__PROBLEM TO WORK ON__: Each record should be copied exactly, and none of them omitted.

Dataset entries
========================================

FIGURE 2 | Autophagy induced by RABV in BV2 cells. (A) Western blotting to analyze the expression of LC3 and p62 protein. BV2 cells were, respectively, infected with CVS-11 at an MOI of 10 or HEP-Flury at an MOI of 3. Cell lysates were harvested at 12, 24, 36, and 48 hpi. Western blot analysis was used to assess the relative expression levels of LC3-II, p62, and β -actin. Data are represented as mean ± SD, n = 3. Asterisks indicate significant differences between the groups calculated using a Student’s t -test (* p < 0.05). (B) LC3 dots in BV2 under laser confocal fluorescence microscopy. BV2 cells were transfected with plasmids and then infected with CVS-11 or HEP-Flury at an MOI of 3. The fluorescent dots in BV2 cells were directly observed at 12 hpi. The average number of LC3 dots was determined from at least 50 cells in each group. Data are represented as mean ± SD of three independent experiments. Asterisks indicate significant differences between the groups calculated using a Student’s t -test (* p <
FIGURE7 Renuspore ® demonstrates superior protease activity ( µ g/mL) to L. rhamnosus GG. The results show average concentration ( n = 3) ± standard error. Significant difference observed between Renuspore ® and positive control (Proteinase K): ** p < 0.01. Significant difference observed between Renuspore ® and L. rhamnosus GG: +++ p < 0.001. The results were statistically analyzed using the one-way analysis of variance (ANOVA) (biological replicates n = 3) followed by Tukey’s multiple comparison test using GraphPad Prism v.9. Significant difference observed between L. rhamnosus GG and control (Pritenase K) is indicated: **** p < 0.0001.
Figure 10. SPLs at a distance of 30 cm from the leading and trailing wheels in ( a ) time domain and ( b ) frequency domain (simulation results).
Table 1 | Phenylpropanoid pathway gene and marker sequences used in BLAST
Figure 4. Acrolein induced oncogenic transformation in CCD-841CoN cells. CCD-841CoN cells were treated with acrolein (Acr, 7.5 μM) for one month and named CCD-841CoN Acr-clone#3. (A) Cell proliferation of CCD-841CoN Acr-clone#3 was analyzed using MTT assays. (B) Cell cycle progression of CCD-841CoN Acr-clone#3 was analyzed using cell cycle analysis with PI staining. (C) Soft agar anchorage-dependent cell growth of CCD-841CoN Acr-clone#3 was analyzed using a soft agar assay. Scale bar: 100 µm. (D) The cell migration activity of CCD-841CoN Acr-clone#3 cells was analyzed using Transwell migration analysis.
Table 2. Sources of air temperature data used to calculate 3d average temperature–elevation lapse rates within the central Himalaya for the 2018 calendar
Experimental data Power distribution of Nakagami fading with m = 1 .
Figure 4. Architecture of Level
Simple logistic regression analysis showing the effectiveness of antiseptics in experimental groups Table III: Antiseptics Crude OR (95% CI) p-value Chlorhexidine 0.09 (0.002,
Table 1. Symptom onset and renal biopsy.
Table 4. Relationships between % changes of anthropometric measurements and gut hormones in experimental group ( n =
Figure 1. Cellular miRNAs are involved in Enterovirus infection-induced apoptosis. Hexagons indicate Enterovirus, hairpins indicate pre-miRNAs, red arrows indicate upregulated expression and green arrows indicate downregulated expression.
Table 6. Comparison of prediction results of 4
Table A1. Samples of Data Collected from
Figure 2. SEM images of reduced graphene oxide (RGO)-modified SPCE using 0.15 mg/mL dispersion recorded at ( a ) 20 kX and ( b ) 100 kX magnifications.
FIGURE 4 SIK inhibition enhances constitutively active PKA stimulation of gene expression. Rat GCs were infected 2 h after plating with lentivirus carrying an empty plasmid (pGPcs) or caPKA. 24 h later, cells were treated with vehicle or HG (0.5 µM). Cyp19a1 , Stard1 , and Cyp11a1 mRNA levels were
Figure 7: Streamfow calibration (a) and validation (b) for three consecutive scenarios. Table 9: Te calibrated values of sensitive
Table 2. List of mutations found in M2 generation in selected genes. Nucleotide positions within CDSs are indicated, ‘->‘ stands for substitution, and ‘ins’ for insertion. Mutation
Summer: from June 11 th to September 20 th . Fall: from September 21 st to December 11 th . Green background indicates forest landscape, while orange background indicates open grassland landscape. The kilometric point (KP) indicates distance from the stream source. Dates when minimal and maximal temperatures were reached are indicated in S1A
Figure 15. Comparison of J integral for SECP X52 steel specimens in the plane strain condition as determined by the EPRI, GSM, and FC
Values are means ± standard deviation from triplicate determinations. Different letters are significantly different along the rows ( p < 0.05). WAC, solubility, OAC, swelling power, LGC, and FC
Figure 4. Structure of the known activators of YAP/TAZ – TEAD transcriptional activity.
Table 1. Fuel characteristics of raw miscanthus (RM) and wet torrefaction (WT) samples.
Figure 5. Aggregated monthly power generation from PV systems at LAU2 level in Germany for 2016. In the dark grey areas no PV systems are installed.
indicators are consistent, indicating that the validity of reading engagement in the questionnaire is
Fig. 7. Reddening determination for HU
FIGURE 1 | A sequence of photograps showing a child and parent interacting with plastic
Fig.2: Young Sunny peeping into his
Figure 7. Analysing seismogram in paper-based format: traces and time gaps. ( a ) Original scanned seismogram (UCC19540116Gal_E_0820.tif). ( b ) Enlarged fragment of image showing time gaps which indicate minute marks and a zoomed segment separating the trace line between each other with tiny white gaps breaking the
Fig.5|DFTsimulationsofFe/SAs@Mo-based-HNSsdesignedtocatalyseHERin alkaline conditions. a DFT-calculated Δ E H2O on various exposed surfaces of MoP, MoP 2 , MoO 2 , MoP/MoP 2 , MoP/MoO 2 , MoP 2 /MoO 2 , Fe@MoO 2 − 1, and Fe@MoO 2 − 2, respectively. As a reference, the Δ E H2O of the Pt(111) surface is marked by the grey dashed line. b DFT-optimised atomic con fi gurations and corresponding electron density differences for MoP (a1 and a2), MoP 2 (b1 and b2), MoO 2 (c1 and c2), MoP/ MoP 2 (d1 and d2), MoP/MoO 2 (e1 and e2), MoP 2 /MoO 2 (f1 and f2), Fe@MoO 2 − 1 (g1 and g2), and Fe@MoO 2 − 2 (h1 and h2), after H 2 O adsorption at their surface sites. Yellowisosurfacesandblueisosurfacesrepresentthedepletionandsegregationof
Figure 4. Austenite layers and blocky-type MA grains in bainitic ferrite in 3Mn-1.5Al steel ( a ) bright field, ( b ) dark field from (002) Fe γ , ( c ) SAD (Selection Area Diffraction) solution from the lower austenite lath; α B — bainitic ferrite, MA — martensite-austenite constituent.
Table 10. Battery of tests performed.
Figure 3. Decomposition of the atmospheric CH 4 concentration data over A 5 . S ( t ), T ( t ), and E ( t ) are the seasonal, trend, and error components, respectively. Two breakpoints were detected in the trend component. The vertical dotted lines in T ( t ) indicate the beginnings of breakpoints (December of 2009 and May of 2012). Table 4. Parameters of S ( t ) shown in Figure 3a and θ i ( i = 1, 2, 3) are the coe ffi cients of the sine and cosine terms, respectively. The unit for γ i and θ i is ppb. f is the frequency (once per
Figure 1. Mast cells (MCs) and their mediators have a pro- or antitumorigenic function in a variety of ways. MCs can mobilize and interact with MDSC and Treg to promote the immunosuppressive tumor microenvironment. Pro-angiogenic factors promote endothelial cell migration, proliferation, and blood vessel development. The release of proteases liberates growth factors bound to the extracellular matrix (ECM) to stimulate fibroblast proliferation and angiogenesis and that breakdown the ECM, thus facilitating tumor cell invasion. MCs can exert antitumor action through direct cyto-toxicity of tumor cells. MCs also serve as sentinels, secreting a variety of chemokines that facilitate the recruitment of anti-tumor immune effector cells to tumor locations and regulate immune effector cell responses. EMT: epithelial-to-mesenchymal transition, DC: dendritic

========================================

__ANSWER FOR THE TASK__:
FIGURE 2 | Autophagy induced by RABV in BV2 cells. (A) Western blotting to analyze the expression of LC3 and p62 protein. BV2 cells were, respectively, infected with CVS-11 at an MOI of 10 or HEP-Flury at an MOI of 3. Cell lysates were harvested at 12, 24, 36, and 48 hpi. Western blot analysis was used to assess the relative expression levels of LC3-II, p62, and β -actin. Data are represented as mean ± SD, n = 3. Asterisks indicate significant differences between the groups calculated using a Student’s t -test (* p < 0.05). (B) LC3 dots in BV2 under laser confocal fluorescence microscopy. BV2 cells were transfected with plasmids and then infected with CVS-11 or HEP-Flury at an MOI of 3. The fluorescent dots in BV2 cells were directly observed at 12 hpi. The average number of LC3 dots was determined from at least 50 cells in each group. Data are represented as mean ± SD of three independent experiments. Asterisks indicate significant differences between the groups calculated using a Student’s t -test (* p <
FIGURE7 Renuspore ® demonstrates superior protease activity ( µ g/mL) to L. rhamnosus GG. The results show average concentration ( n = 3) ± standard error. Significant difference observed between Renuspore ® and positive control (Proteinase K): ** p < 0.01. Significant difference observed between Renuspore ® and L. rhamnosus GG: +++ p < 0.001. The results were statistically analyzed using the one-way analysis of variance (ANOVA) (biological replicates n = 3) followed by Tukey’s multiple comparison test using GraphPad Prism v.9. Significant difference observed between L. rhamnosus GG and control (Pritenase K) is indicated: **** p < 0.0001.
Figure 10. SPLs at a distance of 30 cm from the leading and trailing wheels in ( a ) time domain and ( b ) frequency domain (simulation results).
Table 1 | Phenylpropanoid pathway gene and marker sequences used in BLAST
Figure 4. Acrolein induced oncogenic transformation in CCD-841CoN cells. CCD-841CoN cells were treated with acrolein (Acr, 7.5 μM) for one month and named CCD-841CoN Acr-clone#3. (A) Cell proliferation of CCD-841CoN Acr-clone#3 was analyzed using MTT assays. (B) Cell cycle progression of CCD-841CoN Acr-clone#3 was analyzed using cell cycle analysis with PI staining. (C) Soft agar anchorage-dependent cell growth of CCD-841CoN Acr-clone#3 was analyzed using a soft agar assay. Scale bar: 100 µm. (D) The cell migration activity of CCD-841CoN Acr-clone#3 cells was analyzed using Transwell migration analysis.
Table 2. Sources of air temperature data used to calculate 3d average temperature–elevation lapse rates within the central Himalaya for the 2018 calendar
Experimental data Power distribution of Nakagami fading with m = 1 .
Figure 4. Architecture of Level
Simple logistic regression analysis showing the effectiveness of antiseptics in experimental groups Table III: Antiseptics Crude OR (95% CI) p-value Chlorhexidine 0.09 (0.002,
Table 1. Symptom onset and renal biopsy.
Table 4. Relationships between % changes of anthropometric measurements and gut hormones in experimental group ( n =
Figure 1. Cellular miRNAs are involved in Enterovirus infection-induced apoptosis. Hexagons indicate Enterovirus, hairpins indicate pre-miRNAs, red arrows indicate upregulated expression and green arrows indicate downregulated expression.
Table 6. Comparison of prediction results of 4
Table A1. Samples of Data Collected from
Figure 2. SEM images of reduced graphene oxide (RGO)-modified SPCE using 0.15 mg/mL dispersion recorded at ( a ) 20 kX and ( b ) 100 kX magnifications.
FIGURE 4 SIK inhibition enhances constitutively active PKA stimulation of gene expression. Rat GCs were infected 2 h after plating with lentivirus carrying an empty plasmid (pGPcs) or caPKA. 24 h later, cells were treated with vehicle or HG (0.5 µM). Cyp19a1 , Stard1 , and Cyp11a1 mRNA levels were
Figure 7: Streamfow calibration (a) and validation (b) for three consecutive scenarios. Table 9: Te calibrated values of sensitive
Table 2. List of mutations found in M2 generation in selected genes. Nucleotide positions within CDSs are indicated, ‘->‘ stands for substitution, and ‘ins’ for insertion. Mutation
Summer: from June 11 th to September 20 th . Fall: from September 21 st to December 11 th . Green background indicates forest landscape, while orange background indicates open grassland landscape. The kilometric point (KP) indicates distance from the stream source. Dates when minimal and maximal temperatures were reached are indicated in S1A
Figure 15. Comparison of J integral for SECP X52 steel specimens in the plane strain condition as determined by the EPRI, GSM, and FC
Values are means ± standard deviation from triplicate determinations. Different letters are significantly different along the rows ( p < 0.05). WAC, solubility, OAC, swelling power, LGC, and FC
Figure 4. Structure of the known activators of YAP/TAZ – TEAD transcriptional activity.
Table 1. Fuel characteristics of raw miscanthus (RM) and wet torrefaction (WT) samples.
Figure 5. Aggregated monthly power generation from PV systems at LAU2 level in Germany for 2016. In the dark grey areas no PV systems are installed.
indicators are consistent, indicating that the validity of reading engagement in the questionnaire is
Fig. 7. Reddening determination for HU
FIGURE 1 | A sequence of photograps showing a child and parent interacting with plastic
Fig.2: Young Sunny peeping into his
Figure 7. Analysing seismogram in paper-based format: traces and time gaps. ( a ) Original scanned seismogram (UCC19540116Gal_E_0820.tif). ( b ) Enlarged fragment of image showing time gaps which indicate minute marks and a zoomed segment separating the trace line between each other with tiny white gaps breaking the
Fig.5|DFTsimulationsofFe/SAs@Mo-based-HNSsdesignedtocatalyseHERin alkaline conditions. a DFT-calculated Δ E H2O on various exposed surfaces of MoP, MoP 2 , MoO 2 , MoP/MoP 2 , MoP/MoO 2 , MoP 2 /MoO 2 , Fe@MoO 2 − 1, and Fe@MoO 2 − 2, respectively. As a reference, the Δ E H2O of the Pt(111) surface is marked by the grey dashed line. b DFT-optimised atomic con fi gurations and corresponding electron density differences for MoP (a1 and a2), MoP 2 (b1 and b2), MoO 2 (c1 and c2), MoP/ MoP 2 (d1 and d2), MoP/MoO 2 (e1 and e2), MoP 2 /MoO 2 (f1 and f2), Fe@MoO 2 − 1 (g1 and g2), and Fe@MoO 2 − 2 (h1 and h2), after H 2 O adsorption at their surface sites. Yellowisosurfacesandblueisosurfacesrepresentthedepletionandsegregationof
Figure 4. Austenite layers and blocky-type MA grains in bainitic ferrite in 3Mn-1.5Al steel ( a ) bright field, ( b ) dark field from (002) Fe γ , ( c ) SAD (Selection Area Diffraction) solution from the lower austenite lath; α B — bainitic ferrite, MA — martensite-austenite constituent.
Table 10. Battery of tests performed.
Figure 3. Decomposition of the atmospheric CH 4 concentration data over A 5 . S ( t ), T ( t ), and E ( t ) are the seasonal, trend, and error components, respectively. Two breakpoints were detected in the trend component. The vertical dotted lines in T ( t ) indicate the beginnings of breakpoints (December of 2009 and May of 2012). Table 4. Parameters of S ( t ) shown in Figure 3a and θ i ( i = 1, 2, 3) are the coe ffi cients of the sine and cosine terms, respectively. The unit for γ i and θ i is ppb. f is the frequency (once per
Figure 1. Mast cells (MCs) and their mediators have a pro- or antitumorigenic function in a variety of ways. MCs can mobilize and interact with MDSC and Treg to promote the immunosuppressive tumor microenvironment. Pro-angiogenic factors promote endothelial cell migration, proliferation, and blood vessel development. The release of proteases liberates growth factors bound to the extracellular matrix (ECM) to stimulate fibroblast proliferation and angiogenesis and that breakdown the ECM, thus facilitating tumor cell invasion. MCs can exert antitumor action through direct cyto-toxicity of tumor cells. MCs also serve as sentinels, secreting a variety of chemokines that facilitate the recruitment of anti-tumor immune effector cells to tumor locations and regulate immune effector cell responses. EMT: epithelial-to-mesenchymal transition, DC: dendritic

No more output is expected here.